## Text provided
┄┄┄┄┄┄┄┄┄┄

In his Tuesday ruling, U.S. District Judge Philip Gutierrez said Durgin also failed to adequately allege, with the legally required specificity, that she didn’t make a prelitigation demand on the board because to do so would have been “futile.” He also noted that she asked the court to introduce into evidence 24 new exhibits in support of her complaint.
“Here, plaintiff seeks to circumvent the fact that she has not pled particularized facts as required … by attempting to amend her complaint through judicial notice of facts purportedly demonstrating demand futility,” the judge wrote in his 18-page ruling. “This is improper.”
The request, and the reliance on the documents, “constitutes a tacit admission” that the complaint lacked the needed pleadings to excuse the lack of demand on Amgen’s board, he said. While Durgin had argued that making such a demand on the board would have been a waste of time, the complaint on its own didn’t create a “reasonable doubt that Amgen’s board of directors was incapable of exercising independent and disinterested business judgment in responding to a demand,” the judge said.

┄┄┄┄┄┄┄┄┄┄

## What is being asked
Answer these from the court ruling text above:
1. How many new exhibits did Durgin ask the court to introduce?
2. How many pages long was the judge's ruling?
3. What did the judge say the request and the reliance on the documents constitute?

┄┄┄┄┄┄┄┄┄┄

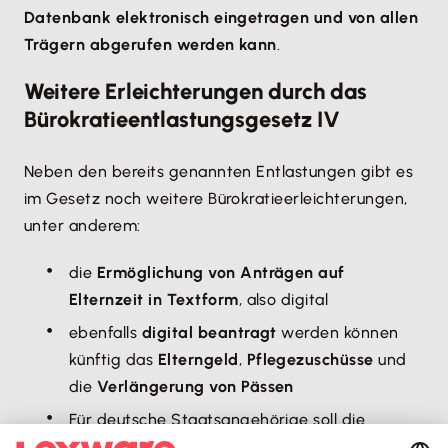
Datenbank elektronisch eingetragen und von allen
Trägern abgerufen werden kann
.
Weitere Erleichterungen durch das
Bürokratieentlastungsgesetz IV
Neben den bereits genannten Entlastungen gibt es
im Gesetz noch weitere Bürokratieerleichterungen,
unter anderem:
die
Ermöglichung von Anträgen auf
Elternzeit in Textform
, also digital
ebenfalls
digital beantragt
werden können
künftig das
Elterngeld
,
Pflegezuschüsse
und
die
Verlängerung von Pässen
Für deutsche Staatsangehörige soll die
Hotelmeldepflicht und damit
das Ausfüllen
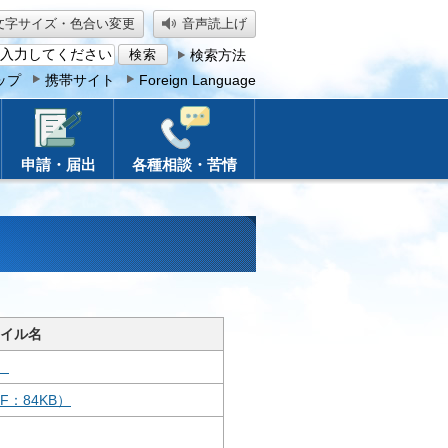
文字サイズ・色合い変更
音声読上げ
検索方法
ップ
携帯サイト
Foreign Language
申請・届出
各種相談・苦情
イル名
）
：84KB）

┄┄┄┄┄┄┄┄┄┄

## Output
1. 24
2. 18 pages
3. A tacit admission